Wildcard tagger (possible) bug

I'm trying to tag tweets' hashtags and mentions using the Wildcard tagger with the regular expressions #\w+ and @\w+, respectively, but I'm getting weird results. Here's the output of BoW after applying the taggers:


#[]	       "#Débriefing pont de l'Alma  #zouave  #pieddansleau  #crue1910"
Débriefing[]   "#Débriefing pont de l'Alma  #zouave  #pieddansleau  #crue1910"
pont[]	       "#Débriefing pont de l'Alma  #zouave  #pieddansleau  #crue1910"
de[]	       "#Débriefing pont de l'Alma  #zouave  #pieddansleau  #crue1910"
l'Alma[]       "#Débriefing pont de l'Alma  #zouave  #pieddansleau  #crue1910"
#zouave[EXAGGERATION(SENTIMENT)]	"#Débriefing pont de l'Alma  #zouave  #pieddansleau  #crue1910"
#pieddansleau[EXAGGERATION(SENTIMENT)]	"#Débriefing pont de l'Alma  #zouave  #pieddansleau  #crue1910"
#crue1910[EXAGGERATION(SENTIMENT)]	"#Débriefing pont de l'Alma  #zouave  #pieddansleau  #crue1910"

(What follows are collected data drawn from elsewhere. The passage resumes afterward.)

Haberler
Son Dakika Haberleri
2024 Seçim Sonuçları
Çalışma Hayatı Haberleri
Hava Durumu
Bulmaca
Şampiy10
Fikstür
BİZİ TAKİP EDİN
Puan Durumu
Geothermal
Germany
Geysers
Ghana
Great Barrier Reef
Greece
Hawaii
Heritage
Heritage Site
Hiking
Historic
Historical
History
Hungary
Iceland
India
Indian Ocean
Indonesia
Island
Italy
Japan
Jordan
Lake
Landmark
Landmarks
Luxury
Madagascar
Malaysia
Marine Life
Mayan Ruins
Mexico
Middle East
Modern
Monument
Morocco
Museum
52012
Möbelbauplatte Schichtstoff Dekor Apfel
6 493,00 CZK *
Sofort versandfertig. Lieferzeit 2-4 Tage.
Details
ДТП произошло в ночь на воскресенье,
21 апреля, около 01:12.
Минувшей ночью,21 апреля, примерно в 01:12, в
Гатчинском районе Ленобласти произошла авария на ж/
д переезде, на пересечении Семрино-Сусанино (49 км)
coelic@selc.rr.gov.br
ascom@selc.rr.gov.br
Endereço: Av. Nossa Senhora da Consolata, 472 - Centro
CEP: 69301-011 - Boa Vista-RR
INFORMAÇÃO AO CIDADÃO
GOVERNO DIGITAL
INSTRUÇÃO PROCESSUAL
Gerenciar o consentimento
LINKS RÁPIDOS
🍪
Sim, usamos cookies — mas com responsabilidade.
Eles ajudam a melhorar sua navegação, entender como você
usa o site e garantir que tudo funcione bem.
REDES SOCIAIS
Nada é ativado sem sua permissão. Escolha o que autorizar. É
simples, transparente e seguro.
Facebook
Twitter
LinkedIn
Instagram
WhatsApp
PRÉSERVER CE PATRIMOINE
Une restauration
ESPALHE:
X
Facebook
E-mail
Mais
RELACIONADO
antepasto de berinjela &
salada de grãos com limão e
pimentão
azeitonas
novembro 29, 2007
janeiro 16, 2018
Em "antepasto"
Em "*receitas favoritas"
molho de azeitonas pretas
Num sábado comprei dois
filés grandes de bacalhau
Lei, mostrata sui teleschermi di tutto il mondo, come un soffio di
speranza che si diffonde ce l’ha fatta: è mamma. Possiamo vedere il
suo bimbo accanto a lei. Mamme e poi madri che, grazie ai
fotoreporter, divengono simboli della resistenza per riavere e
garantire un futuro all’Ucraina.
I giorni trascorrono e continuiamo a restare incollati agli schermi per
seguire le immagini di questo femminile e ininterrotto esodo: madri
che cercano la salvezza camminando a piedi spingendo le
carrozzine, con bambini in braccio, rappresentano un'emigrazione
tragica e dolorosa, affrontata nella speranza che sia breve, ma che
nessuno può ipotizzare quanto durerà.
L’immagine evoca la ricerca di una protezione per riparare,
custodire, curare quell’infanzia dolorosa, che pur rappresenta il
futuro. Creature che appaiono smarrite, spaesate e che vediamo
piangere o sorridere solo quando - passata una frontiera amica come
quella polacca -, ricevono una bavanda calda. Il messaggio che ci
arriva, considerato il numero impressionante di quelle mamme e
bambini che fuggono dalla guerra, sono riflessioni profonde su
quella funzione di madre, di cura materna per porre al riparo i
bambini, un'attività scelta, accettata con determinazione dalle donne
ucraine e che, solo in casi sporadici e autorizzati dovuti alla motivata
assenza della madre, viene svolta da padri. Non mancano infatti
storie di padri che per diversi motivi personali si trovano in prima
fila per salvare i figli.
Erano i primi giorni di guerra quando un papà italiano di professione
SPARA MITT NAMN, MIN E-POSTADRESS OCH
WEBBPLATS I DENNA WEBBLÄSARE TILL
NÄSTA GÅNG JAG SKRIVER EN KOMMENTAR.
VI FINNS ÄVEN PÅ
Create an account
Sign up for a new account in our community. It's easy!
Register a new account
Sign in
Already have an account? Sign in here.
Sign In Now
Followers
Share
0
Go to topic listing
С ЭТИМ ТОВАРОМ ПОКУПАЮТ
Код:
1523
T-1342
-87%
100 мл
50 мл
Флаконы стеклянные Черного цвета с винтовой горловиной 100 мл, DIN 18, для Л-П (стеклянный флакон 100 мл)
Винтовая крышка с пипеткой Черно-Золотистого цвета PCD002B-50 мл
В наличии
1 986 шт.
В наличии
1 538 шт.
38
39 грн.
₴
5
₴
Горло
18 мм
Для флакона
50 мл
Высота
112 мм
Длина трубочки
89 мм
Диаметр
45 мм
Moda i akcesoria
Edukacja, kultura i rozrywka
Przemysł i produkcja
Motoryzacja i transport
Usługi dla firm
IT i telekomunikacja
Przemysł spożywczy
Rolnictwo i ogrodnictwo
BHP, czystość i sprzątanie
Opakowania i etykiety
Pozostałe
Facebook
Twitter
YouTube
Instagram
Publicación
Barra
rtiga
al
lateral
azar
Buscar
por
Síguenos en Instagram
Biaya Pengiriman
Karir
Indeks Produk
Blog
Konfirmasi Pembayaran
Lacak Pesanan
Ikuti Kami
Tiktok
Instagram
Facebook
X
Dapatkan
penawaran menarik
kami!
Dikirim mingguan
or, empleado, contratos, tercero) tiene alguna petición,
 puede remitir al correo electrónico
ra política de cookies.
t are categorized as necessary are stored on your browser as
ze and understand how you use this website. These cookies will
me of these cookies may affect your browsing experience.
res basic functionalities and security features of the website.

I would expect that the first hashtag is tagged correctly, which it isn't. I can't completely correlate the weird results I get, but they appear to happen on the first word of the document text, and only for hashtags (mentions seem to work fine).

Hi Simone,

here's a neat trick: you can use the search field in the interactive document viewer to experiment with different regular expressions. Testing there reveals that the problem is not the tagger, but the Strings To Document node, which turns the first '#' in your example into a term on its own. Some characters seem to be interpreted differently depending on their position, including '#', but also '%' for example. That's probably the result of punctuation handling, so I'm not sure if that is a bug or just the result of tweet-incompatible assumptions.

As a workaround, you could replace all '#' with something else with a String Replacer before applying the Strings To Document node. A regular character from outside your target languages should do the trick.

Hi Simone,

you can use "#\s*\w*\s+" as regular expression instead of "#\w+" and select "Multi term" in the dialog of the Wildcard Tagger. Please be aware that \w+ will not match "Débriefing" due to the é. However, "Debriefing" will match.

Attached is a workflow with an example text with "Débriefing" and "Debriefing" and the right regular expression.

Cheers, Kilian

Kilian,

I'm no expert when it comes to the text processing nodes, but with the "(?U)" flag, as in "(?U)#\s*\w*\s+", it should also match "Débriefing", right?

Hi Marlin, that's right, I just tried it. The regex "(?U)#\s*\w*\s+" matches on "Débriefing". Thanks!